Personal information
- Full name: Lewis Cooper
- Date of birth: Q4 1864
- Place of birth: Belper, England
- Date of death: 12 February 1937
- Position: Forward

Senior career*
- Years: Team / Apps / (Gls)
- 1885: Darley Dale F.C.
- 1886: Derby County
- 1887: Grimsby Town
- 1888–1891: Derby County / 50 / (23)

= Lewis Cooper =

English footballer

Lewis Cooper was an English footballer who played in The Football League for Derby County.

==Playing career==
Lewis Cooper began his playing career at Darley Dale F.C., a club based in the Peak District, in 1885. In 1886 he moved on, signing for Derby County and playing one of the last two seasons of the pre Football League era for Derby County, 1886–87. He then moved across to Lincolnshire, and signed for Grimsby Town. In season 1887–88 Grimsby Town reached the fourth round of the FA Cup for the second time since the club was formed.
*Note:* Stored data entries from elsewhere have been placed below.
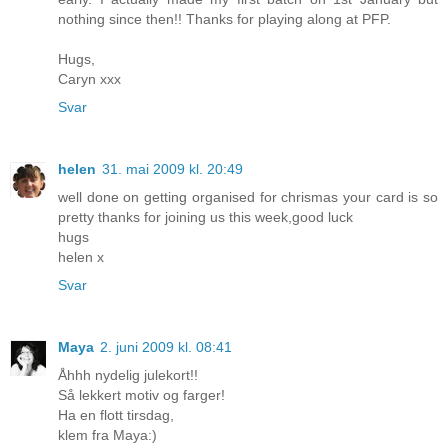
nothing since then!! Thanks for playing along at PFP.
Hugs,
Caryn xxx
Svar
helen
31. mai 2009 kl. 20:49
well done on getting organised for chrismas your card is so
pretty thanks for joining us this week,good luck
hugs
helen x
Svar
Maya
2. juni 2009 kl. 08:41
Åhhh nydelig julekort!!
Så lekkert motiv og farger!
Ha en flott tirsdag,
klem fra Maya:)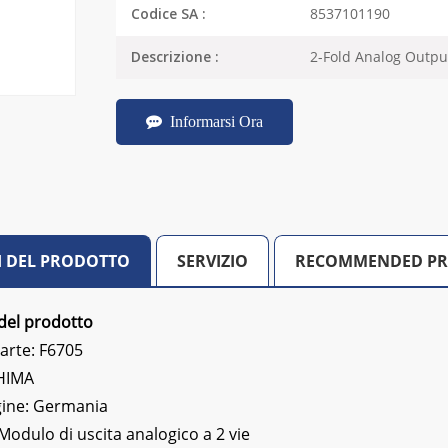
8537101190
Codice SA :
2-Fold Analog Outp
Descrizione :
Informarsi Ora
I DEL PRODOTTO
SERVIZIO
RECOMMENDED P
del prodotto
arte: F6705
HIMA
gine: Germania
Modulo di uscita analogico a 2 vie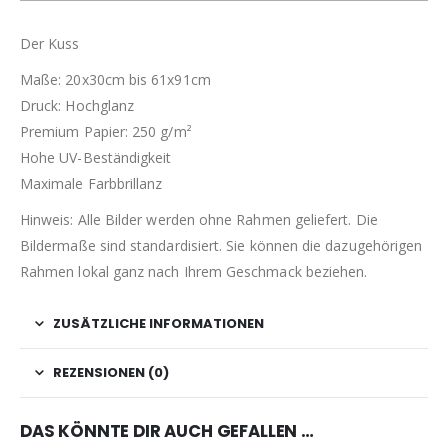
Der Kuss
Maße: 20x30cm bis 61x91cm
Druck: Hochglanz
Premium Papier: 250 g/m²
Hohe UV-Beständigkeit
Maximale Farbbrillanz
Hinweis: Alle Bilder werden ohne Rahmen geliefert. Die
Bildermaße sind standardisiert. Sie können die dazugehörigen
Rahmen lokal ganz nach Ihrem Geschmack beziehen.
ZUSÄTZLICHE INFORMATIONEN
REZENSIONEN (0)
DAS KÖNNTE DIR AUCH GEFALLEN …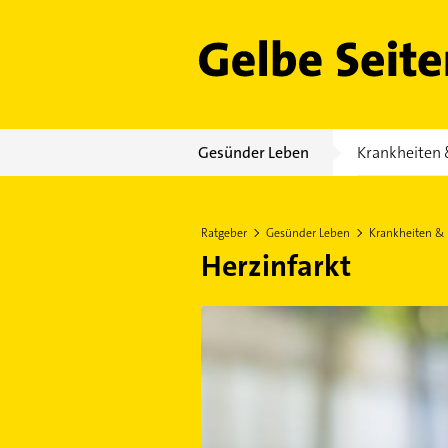
Gelbe Seiten
Gesünder Leben
Krankheiten 
Ratgeber
Gesünder Leben
Krankheiten &
Herzinfarkt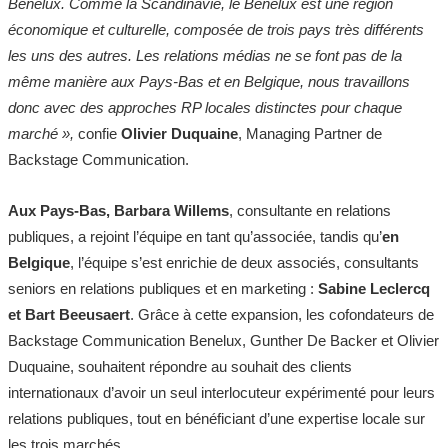
Benelux. Comme la Scandinavie, le Benelux est une région
économique et culturelle, composée de trois pays très différents
les uns des autres. Les relations médias ne se font pas de la
même manière aux Pays-Bas et en Belgique, nous travaillons
donc avec des approches RP locales distinctes pour chaque
marché »,
confie
Olivier Duquaine
, Managing Partner de
Backstage Communication.
Aux Pays-Bas, Barbara Willems
, consultante en relations
publiques, a rejoint l’équipe en tant qu’associée, tandis qu’
en
Belgique
, l’équipe s’est enrichie de deux associés, consultants
seniors en relations publiques et en marketing :
Sabine Leclercq
et Bart Beeusaert
. Grâce à cette expansion, les cofondateurs de
Backstage Communication Benelux, Gunther De Backer et Olivier
Duquaine, souhaitent répondre au souhait des clients
internationaux d’avoir un seul interlocuteur expérimenté pour leurs
relations publiques, tout en bénéficiant d’une expertise locale sur
les trois marchés.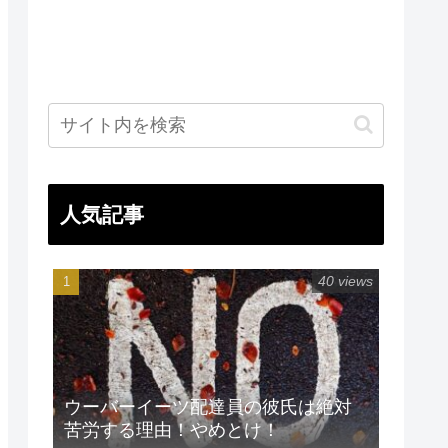
人気記事
40 views
ウーバーイーツ配達員の彼氏は絶対
苦労する理由！やめとけ！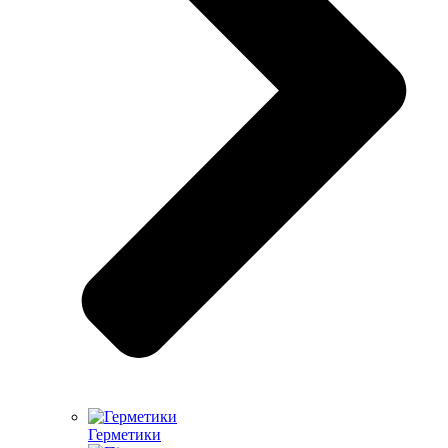
Герметики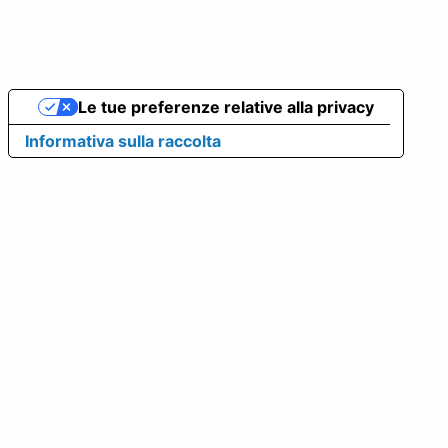
Le tue preferenze relative alla privacy
Informativa sulla raccolta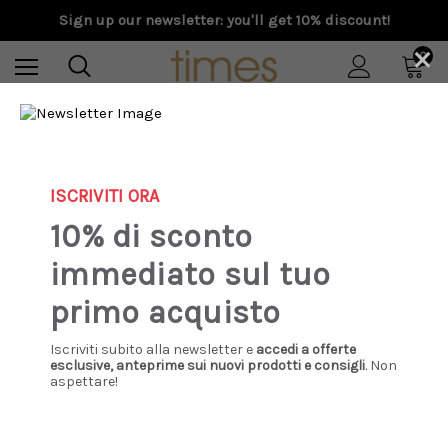
Sign up our newsletter: you'll get 10% discount!
×
0
Home
Special Prices
Donna
Scarpe
ASH - Sneakers Kabuki beige e oro
ISCRIVITI ORA
Sale
10% di sconto
immediato sul tuo
primo acquisto
Iscriviti subito alla newsletter e
accedi a offerte
esclusive, anteprime sui nuovi prodotti e consigli
. Non
aspettare!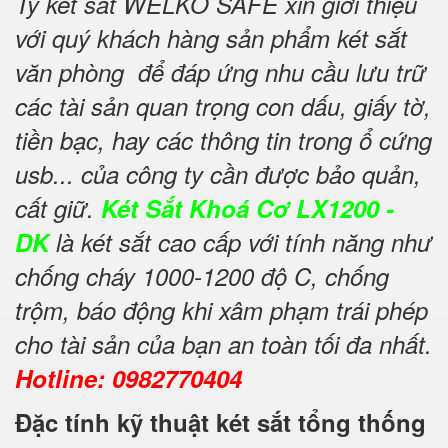
Ty két sắt WELKO SAFE xin giới thiệu
với quý khách hàng sản phẩm két sắt
văn phòng để đáp ứng nhu cầu lưu trữ
các tài sản quan trọng con dấu, giấy tờ,
tiền bạc, hay các thông tin trong ổ cứng
usb... của công ty cần được bảo quản,
cất giữ.
Két Sắt Khoá Cơ LX1200 -
DK
là két sắt cao cấp với tính năng như
chống cháy 1000-1200 độ C, chống
trộm, báo động khi xâm phạm trái phép
cho tài sản của bạn an toàn tối đa nhất.
Hotline: 0982770404
Đặc tính kỹ thuật két sắt tổng thống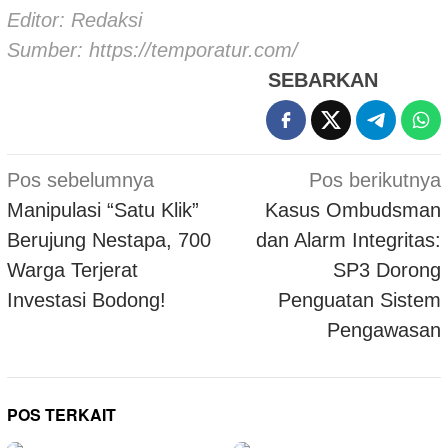
Editor: Redaksi
Sumber:
https://temporatur.com/
SEBARKAN
Navigasi
Pos sebelumnya
Pos berikutnya
pos
Manipulasi “Satu Klik”
Kasus Ombudsman
Berujung Nestapa, 700
dan Alarm Integritas:
Warga Terjerat
SP3 Dorong
Investasi Bodong!
Penguatan Sistem
Pengawasan
POS TERKAIT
In June 1888 Cooper returned to Derbyshire and re-signed for Derby County.

Lewis Cooper made his League debut on 8 September 1888, playing as a forward, at Pike's Lane, the then home of Bolton Wanderers. Derby County defeated the home team 6–3. Lewis Cooper also scored his debut League goal in this match, in fact, scoring twice. Lewis Cooper scored the third and fifth of Derby County' six goals. Lewis Cooper appeared in 15 of the 22 League matches played by Derby County in season 1888–89 and scored eight goals. As a forward (nine appearances) he played in a forward–line that scored three–League–goals–or–more on four separate occasions. As a winger (six appearances) he played in a midfield that achieved big (three–League–goals–or–more) wins once Of his eight League goals four were scored in two matches, two–in–a–match in two appearances.
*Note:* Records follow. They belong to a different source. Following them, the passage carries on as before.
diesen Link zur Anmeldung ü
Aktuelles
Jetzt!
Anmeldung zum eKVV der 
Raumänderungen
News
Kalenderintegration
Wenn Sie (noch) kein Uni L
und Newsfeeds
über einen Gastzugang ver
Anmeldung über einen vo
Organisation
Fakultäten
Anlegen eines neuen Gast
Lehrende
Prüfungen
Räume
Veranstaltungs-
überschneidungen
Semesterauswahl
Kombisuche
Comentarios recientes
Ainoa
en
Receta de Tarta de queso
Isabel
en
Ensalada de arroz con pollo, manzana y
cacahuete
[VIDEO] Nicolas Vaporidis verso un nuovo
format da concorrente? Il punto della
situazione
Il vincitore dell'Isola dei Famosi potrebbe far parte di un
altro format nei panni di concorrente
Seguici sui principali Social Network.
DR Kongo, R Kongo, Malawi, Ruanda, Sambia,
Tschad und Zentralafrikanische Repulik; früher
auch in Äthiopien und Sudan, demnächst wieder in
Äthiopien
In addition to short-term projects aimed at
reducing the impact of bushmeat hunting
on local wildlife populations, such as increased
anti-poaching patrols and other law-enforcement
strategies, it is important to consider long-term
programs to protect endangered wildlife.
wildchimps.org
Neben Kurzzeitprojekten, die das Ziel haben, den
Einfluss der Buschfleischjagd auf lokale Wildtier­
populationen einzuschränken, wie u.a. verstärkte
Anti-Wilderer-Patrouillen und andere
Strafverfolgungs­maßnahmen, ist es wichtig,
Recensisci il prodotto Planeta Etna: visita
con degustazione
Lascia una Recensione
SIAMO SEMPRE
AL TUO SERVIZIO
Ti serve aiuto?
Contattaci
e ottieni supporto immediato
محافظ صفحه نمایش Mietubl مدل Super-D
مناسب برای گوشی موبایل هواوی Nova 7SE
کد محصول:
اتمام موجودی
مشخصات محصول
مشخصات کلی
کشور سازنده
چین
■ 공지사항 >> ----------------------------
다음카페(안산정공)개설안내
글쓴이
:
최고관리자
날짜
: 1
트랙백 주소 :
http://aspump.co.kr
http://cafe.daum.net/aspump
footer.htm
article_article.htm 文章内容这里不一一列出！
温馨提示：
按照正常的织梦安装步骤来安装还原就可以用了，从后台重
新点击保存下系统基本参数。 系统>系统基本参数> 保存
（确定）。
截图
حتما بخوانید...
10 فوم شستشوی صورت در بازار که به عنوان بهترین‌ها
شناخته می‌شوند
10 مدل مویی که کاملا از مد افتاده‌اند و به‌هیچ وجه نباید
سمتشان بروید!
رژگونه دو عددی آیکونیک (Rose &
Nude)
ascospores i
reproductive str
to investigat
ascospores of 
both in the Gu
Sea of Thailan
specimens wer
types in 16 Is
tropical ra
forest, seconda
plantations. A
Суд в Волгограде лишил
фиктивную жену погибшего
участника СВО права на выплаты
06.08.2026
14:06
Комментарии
Although Derby County had had a poor season Cooper was retained to play alongside the more experienced professionals being brought in during the close season in 1889. Cooper stayed with Derby County for four seasons leaving in 1892. He played 50 games and scored 23 goals. He also played 4 FA Cup ties and scored three times. Lewis Cooper was nicknamed "Kid" Cooper and when he ceased playing he worked at Haslam's Foundry for more than 50 years.